What you should do
Only one portion of the data is to be written out: from the line bearing "188: (477, 835)" through the line bearing "210: (360, 924)". Write it exactly as it appears.

[Start of section]

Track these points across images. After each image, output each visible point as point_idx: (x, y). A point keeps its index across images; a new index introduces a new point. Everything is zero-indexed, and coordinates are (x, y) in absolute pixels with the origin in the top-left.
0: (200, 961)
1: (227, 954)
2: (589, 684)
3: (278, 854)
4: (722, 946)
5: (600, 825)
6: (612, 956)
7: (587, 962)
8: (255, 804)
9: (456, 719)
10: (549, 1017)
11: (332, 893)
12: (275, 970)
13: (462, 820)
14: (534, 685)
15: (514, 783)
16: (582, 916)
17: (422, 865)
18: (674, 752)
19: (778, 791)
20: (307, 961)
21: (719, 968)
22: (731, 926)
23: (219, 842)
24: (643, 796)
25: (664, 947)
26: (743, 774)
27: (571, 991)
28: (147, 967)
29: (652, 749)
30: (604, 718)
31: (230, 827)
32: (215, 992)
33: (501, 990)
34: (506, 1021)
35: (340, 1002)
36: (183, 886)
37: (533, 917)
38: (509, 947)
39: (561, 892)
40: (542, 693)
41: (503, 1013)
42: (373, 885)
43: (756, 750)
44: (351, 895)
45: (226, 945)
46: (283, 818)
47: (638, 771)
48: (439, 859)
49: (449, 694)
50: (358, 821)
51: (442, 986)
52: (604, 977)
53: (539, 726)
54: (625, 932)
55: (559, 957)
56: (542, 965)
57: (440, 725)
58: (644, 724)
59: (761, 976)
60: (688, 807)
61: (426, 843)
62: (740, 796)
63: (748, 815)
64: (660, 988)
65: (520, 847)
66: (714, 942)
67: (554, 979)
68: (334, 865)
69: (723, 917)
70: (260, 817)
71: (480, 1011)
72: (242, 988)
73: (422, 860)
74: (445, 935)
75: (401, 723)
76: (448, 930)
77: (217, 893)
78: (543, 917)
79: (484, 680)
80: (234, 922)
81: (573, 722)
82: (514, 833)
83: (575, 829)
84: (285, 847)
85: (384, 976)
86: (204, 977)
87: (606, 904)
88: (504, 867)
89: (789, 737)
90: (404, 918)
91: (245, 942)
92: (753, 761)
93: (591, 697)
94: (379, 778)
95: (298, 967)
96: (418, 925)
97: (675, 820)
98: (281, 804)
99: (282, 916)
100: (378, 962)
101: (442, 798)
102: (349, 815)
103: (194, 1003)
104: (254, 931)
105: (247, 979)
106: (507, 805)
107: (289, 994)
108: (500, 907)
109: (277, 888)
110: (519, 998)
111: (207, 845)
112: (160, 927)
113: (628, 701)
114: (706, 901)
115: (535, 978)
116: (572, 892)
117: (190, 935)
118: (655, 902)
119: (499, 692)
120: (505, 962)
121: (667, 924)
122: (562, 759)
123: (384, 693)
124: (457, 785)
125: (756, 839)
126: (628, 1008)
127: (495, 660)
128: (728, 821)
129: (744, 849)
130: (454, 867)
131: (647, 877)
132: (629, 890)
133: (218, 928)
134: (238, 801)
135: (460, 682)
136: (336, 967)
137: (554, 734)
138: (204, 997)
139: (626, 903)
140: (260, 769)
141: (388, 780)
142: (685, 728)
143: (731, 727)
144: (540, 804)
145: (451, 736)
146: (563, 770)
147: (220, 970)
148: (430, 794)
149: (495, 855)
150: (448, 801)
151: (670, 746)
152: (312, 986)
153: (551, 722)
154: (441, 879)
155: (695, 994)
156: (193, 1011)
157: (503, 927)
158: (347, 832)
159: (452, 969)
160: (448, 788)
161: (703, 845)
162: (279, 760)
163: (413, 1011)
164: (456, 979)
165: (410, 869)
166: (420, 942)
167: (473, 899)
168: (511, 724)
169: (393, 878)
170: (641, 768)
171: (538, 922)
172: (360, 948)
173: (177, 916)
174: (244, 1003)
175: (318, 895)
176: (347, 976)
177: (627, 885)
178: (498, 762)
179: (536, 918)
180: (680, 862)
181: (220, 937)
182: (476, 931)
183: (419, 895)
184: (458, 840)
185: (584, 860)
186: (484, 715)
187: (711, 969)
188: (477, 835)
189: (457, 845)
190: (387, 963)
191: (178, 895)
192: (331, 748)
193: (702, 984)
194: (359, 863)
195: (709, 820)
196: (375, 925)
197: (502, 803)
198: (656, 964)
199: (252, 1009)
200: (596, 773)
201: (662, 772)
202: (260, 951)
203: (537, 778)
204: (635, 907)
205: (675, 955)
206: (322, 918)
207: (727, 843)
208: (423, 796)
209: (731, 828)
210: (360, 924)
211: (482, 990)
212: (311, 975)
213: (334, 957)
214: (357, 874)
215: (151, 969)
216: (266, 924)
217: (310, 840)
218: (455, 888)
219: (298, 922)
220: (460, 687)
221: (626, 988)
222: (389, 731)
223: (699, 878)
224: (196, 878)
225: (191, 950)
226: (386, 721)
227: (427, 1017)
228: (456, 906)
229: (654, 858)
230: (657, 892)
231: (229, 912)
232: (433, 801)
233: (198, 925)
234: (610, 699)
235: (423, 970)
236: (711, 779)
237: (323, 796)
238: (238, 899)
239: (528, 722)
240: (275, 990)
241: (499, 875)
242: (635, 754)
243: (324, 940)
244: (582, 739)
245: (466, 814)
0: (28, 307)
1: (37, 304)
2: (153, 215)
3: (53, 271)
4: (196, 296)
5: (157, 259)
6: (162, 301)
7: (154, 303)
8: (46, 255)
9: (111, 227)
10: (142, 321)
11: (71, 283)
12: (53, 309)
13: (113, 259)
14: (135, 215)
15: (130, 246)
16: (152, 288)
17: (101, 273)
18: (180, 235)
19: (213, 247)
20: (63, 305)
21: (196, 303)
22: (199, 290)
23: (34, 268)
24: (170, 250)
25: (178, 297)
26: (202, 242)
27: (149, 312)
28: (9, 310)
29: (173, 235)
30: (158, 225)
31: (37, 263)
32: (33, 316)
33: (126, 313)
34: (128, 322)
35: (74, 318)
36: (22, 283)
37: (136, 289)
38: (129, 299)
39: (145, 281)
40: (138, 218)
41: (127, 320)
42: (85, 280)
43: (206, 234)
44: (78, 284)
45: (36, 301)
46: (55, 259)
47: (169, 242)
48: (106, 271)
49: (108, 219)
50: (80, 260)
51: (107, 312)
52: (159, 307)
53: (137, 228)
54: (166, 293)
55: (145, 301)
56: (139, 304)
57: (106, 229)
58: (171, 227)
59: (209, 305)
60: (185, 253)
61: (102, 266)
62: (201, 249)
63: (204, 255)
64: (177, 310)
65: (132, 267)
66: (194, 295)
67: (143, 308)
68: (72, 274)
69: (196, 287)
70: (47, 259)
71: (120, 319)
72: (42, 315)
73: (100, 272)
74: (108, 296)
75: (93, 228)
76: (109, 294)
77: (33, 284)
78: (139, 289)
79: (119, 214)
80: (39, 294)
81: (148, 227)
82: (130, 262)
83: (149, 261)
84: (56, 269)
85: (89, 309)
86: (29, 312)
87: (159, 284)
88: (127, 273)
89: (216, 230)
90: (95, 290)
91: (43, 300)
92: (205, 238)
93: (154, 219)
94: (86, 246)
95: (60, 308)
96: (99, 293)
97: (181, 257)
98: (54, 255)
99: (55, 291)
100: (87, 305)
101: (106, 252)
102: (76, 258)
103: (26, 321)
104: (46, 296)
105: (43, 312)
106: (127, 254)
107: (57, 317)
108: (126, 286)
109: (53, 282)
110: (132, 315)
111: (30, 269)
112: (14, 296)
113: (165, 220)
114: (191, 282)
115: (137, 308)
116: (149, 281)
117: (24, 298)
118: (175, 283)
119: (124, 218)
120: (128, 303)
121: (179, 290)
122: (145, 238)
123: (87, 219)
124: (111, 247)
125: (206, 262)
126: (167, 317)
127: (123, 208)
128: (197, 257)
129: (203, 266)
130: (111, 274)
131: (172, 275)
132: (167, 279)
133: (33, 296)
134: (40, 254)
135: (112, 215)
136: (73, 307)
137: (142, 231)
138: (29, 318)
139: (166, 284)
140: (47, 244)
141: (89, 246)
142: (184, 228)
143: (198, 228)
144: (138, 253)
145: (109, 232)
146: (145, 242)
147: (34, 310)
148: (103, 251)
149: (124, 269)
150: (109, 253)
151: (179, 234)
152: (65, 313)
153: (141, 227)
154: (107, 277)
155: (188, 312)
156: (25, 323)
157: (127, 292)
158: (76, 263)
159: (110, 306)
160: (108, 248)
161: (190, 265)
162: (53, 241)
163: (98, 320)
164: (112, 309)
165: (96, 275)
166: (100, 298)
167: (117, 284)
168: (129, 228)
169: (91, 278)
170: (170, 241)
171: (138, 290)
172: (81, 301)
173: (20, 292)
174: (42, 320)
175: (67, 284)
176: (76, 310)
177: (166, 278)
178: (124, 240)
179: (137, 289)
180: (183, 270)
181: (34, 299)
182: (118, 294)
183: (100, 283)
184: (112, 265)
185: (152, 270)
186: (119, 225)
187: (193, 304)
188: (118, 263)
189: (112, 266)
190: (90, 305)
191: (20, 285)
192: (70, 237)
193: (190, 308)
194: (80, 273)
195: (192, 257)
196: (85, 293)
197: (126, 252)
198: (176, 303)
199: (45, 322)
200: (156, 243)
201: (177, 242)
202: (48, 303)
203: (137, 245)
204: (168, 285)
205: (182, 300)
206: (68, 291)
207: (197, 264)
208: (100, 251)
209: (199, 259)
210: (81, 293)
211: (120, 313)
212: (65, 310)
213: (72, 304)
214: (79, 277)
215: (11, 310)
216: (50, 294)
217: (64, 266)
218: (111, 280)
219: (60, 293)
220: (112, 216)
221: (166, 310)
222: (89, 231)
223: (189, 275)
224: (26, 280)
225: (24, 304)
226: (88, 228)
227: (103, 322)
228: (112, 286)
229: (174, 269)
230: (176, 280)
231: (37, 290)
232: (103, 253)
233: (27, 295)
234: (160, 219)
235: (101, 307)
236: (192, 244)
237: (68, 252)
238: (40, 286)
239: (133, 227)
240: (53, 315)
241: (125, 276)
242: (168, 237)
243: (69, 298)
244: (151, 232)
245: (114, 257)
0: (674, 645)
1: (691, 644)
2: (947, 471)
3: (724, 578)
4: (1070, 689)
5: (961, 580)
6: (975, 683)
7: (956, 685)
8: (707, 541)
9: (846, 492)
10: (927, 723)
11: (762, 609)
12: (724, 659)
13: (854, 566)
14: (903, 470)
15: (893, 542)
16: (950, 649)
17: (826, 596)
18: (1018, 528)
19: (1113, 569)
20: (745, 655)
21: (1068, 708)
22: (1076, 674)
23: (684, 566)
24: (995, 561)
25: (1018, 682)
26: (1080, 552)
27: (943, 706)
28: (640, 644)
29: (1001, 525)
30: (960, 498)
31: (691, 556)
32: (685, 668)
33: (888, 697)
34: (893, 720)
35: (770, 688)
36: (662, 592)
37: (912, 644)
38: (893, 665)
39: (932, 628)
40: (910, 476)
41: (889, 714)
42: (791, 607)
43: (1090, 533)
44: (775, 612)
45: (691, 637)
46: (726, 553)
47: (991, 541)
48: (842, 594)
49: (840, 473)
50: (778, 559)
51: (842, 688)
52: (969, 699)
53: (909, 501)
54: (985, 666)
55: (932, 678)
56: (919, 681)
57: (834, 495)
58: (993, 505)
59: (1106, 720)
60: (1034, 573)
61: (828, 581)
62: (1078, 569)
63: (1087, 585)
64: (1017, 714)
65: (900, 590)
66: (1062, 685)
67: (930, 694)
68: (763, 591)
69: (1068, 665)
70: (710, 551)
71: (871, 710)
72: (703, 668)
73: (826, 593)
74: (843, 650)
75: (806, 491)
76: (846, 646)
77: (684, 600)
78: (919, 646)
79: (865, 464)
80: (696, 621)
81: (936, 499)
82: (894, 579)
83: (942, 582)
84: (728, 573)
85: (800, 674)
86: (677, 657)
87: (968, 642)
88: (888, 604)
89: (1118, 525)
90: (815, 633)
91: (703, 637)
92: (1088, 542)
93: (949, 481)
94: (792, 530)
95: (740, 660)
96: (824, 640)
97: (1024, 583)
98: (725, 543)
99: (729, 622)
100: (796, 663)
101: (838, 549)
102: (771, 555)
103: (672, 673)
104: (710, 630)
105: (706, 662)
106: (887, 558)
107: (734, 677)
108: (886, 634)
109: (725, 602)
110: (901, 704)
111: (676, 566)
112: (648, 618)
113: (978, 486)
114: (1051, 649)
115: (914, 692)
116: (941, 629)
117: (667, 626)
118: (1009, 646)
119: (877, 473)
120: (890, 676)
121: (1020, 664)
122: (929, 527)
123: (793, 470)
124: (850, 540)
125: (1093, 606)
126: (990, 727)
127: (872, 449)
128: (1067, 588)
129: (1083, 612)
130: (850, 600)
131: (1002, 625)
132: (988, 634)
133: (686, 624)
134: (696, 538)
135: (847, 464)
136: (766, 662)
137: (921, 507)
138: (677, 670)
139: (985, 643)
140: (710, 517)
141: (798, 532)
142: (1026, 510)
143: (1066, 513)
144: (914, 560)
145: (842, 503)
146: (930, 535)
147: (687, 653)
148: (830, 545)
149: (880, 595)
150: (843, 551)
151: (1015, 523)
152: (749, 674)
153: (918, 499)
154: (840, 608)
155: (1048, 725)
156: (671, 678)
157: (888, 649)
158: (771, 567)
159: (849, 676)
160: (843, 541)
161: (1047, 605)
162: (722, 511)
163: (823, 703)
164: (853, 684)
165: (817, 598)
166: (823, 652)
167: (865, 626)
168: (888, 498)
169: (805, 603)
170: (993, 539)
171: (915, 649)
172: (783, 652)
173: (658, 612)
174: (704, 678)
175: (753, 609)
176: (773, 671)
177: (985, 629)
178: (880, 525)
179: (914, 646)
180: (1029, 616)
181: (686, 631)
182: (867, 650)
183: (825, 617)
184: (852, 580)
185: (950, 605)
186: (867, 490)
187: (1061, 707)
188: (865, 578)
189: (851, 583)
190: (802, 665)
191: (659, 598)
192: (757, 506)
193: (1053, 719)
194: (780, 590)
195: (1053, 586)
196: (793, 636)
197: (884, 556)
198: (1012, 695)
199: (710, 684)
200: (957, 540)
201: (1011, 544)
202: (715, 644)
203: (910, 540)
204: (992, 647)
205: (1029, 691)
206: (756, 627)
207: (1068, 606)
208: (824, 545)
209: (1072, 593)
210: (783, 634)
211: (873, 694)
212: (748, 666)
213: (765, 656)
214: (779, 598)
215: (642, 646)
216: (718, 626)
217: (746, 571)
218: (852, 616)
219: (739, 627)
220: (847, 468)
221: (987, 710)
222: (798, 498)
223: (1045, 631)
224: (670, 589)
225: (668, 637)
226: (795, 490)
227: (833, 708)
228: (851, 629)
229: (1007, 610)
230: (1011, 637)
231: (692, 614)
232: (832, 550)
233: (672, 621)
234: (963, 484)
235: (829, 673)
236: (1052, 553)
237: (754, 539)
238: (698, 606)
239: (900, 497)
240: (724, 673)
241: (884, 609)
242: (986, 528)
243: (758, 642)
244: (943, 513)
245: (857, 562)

[End of section]

Answer to this task
188: (477, 835)
189: (457, 845)
190: (387, 963)
191: (178, 895)
192: (331, 748)
193: (702, 984)
194: (359, 863)
195: (709, 820)
196: (375, 925)
197: (502, 803)
198: (656, 964)
199: (252, 1009)
200: (596, 773)
201: (662, 772)
202: (260, 951)
203: (537, 778)
204: (635, 907)
205: (675, 955)
206: (322, 918)
207: (727, 843)
208: (423, 796)
209: (731, 828)
210: (360, 924)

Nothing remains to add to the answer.